■ READING TEXT ■
Protein concentration (not always optional)
[ Day 3 ]
I do a buffer exchange every time (to T5N15-+pi) because it is essential for microBCA and A280 assay accuracy. However, if only ECmax assays are going to be done, technically this step is optional. T5N15 + pi should be made fresh. There is no data on pi stability so in practise I never use >1day old buffer. Filter sterilise to get rid of cloudy precipitate (doesn’t disappear even when dissolved at 37oC. According to the manual, this is normal, but it may interfere with assays.)
Minimum concentrations for FP elutions in the next steps are > 100 ng/ul, as the highest conc to be measured in will be Elution/10, and 10 ng/ul is still within range of the protein assays. It usually makes sense to merge all elutions before starting.
Notes before starting:
- As E1>>E2>>E3, combining all three and concentrating back to the original volume of E1, 300ul, is unlikely to make a big difference in the conc of E1 pre-concentration to conc of E123 post-concentration. However, it should increase. But if this is further concentrated to 100ul then at least a 3X increase in concentration should result.

■ DATASET EXTRACT ■
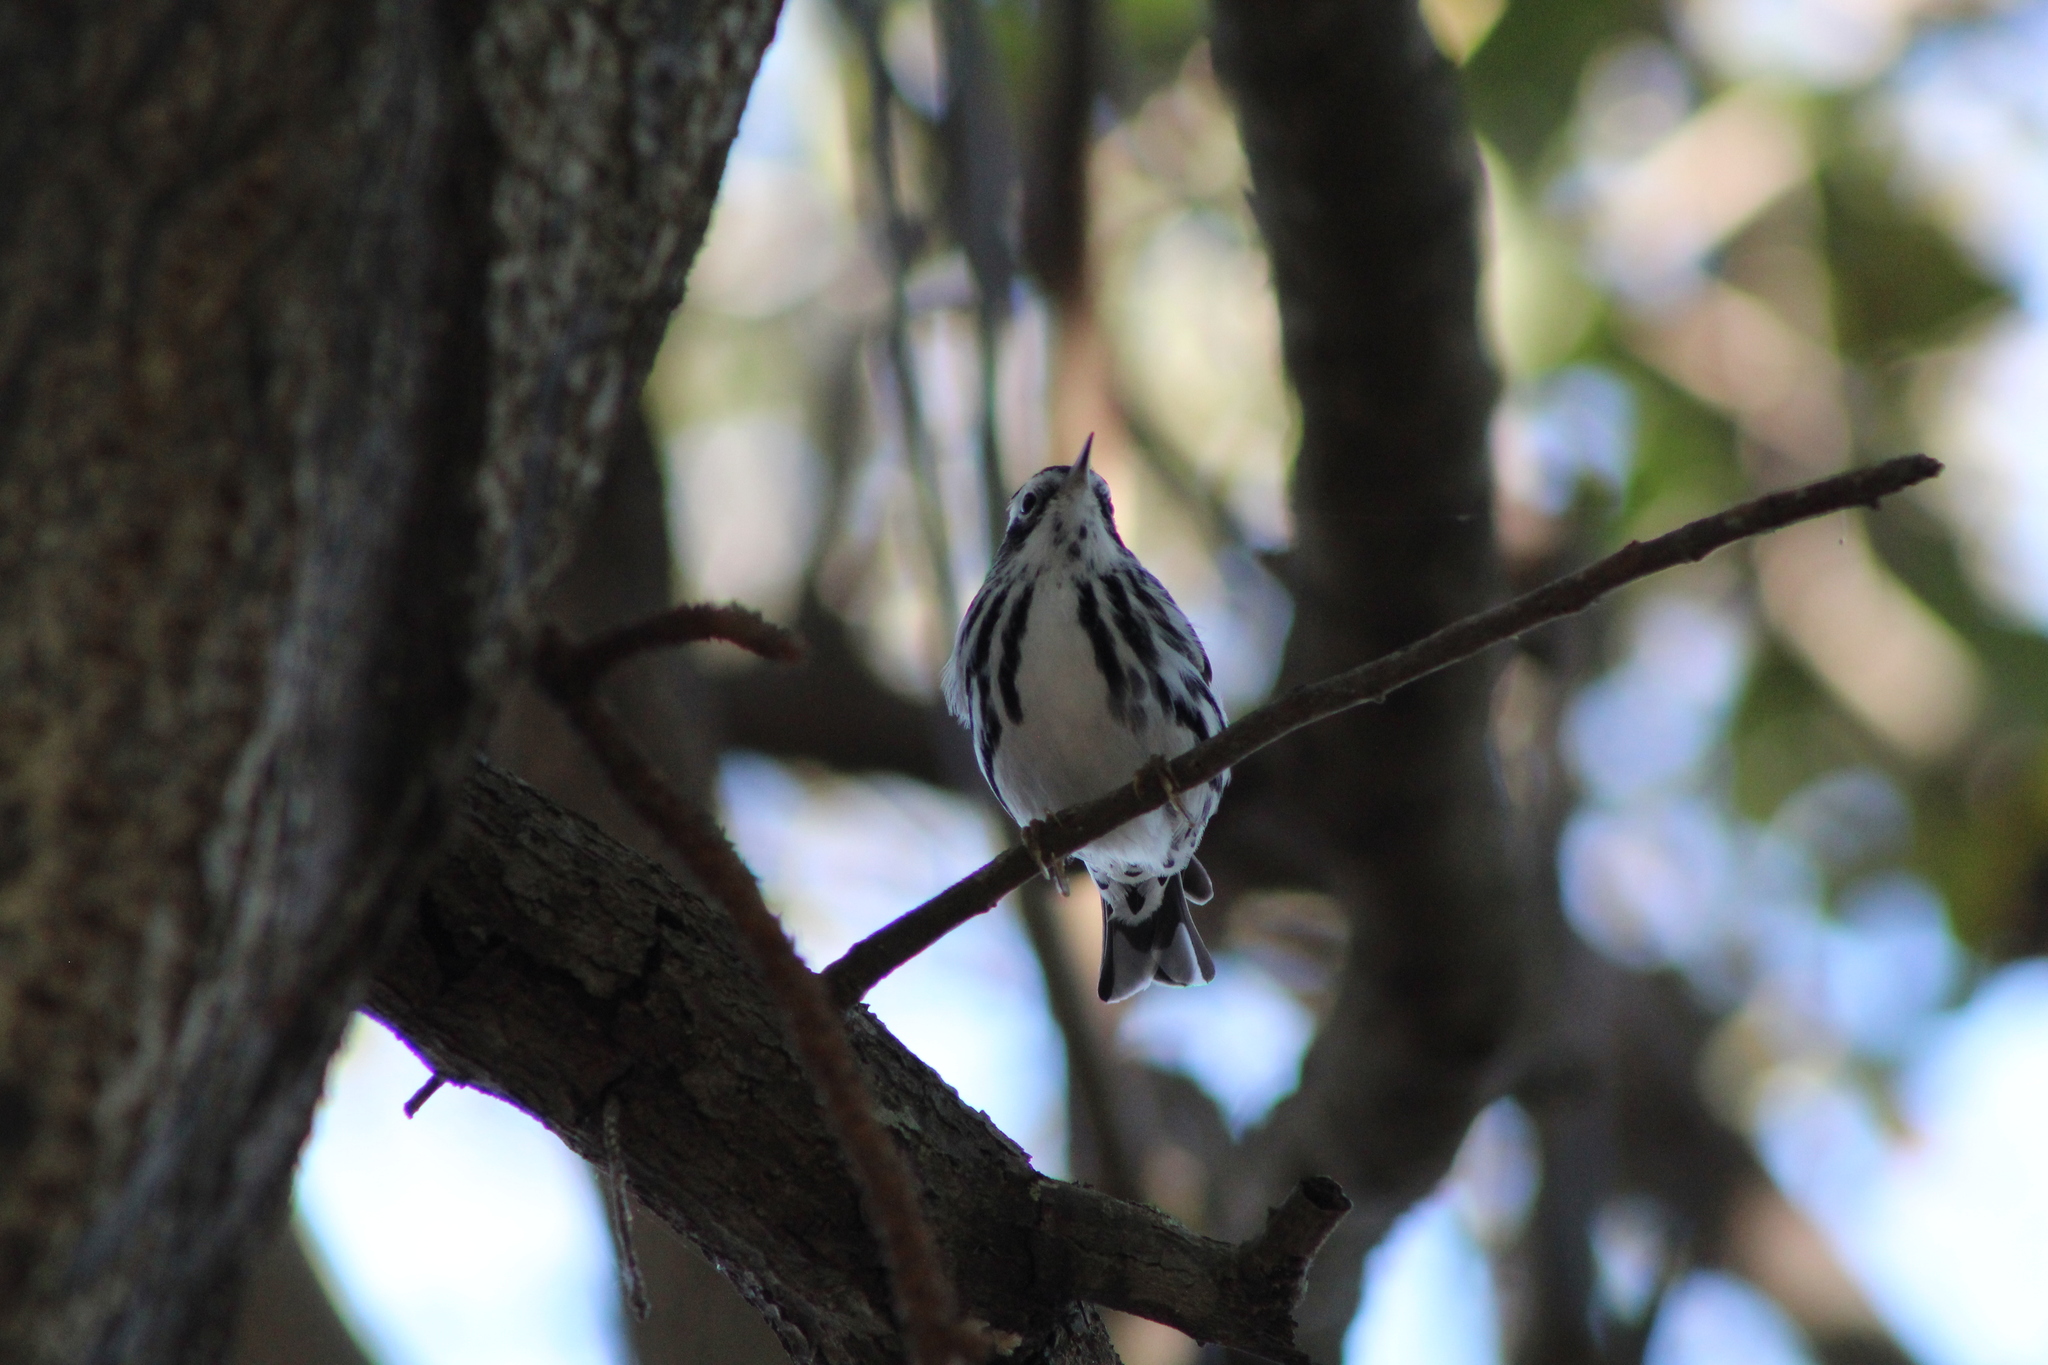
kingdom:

■ EXERCISES ■
a) From the protein concentration notes, return the stretch from "Minimum concentrations for" through "concentration should result.".
b) Answer these from the protein concentration notes:
(i) How old must T5N15 + pi buffer be before it is never used in practice?
(ii) What is the minimum concentration for FP elutions in the next steps?
(iii) What increase in concentration should result if the combined elutions are concentrated to 100ul?
c) Write what comes next in the protein concentration notes, picking up after their last sentence.
The material has nothing to do with the protein concentration notes.

■ ANSWERS PER TASK ■
a)
Minimum concentrations for FP elutions in the next steps are > 100 ng/ul, as the highest conc to be measured in will be Elution/10, and 10 ng/ul is still within range of the protein assays. It usually makes sense to merge all elutions before starting.
Notes before starting:
- As E1>>E2>>E3, combining all three and concentrating back to the original volume of E1, 300ul, is unlikely to make a big difference in the conc of E1 pre-concentration to conc of E123 post-concentration. However, it should increase. But if this is further concentrated to 100ul then at least a 3X increase in concentration should result.

b)
(i) More than 1 day old.
(ii) More than 100 ng/ul.
(iii) At least a 3X increase.

c)
- Amicons claim 100 mM imidazole is the maximum compatibility of the columns. The elutions contain 150 mM. So technically the first step should be to DILUTE the elution 2-fold, but in practice it works fine as is.
- Amicons are not compatible with >0.1% Triton X100 and Triton can interfere w A280 absorbance in protein assays. If sonication was used, no problem. If Triton was used, typically this means there’s 0.1% in the lysis buffer. If the bound resin was washed with 10 column volumes of Triton-free buffer, perhaps Triton shouldn’t be an issue, but this hasn’t been tested.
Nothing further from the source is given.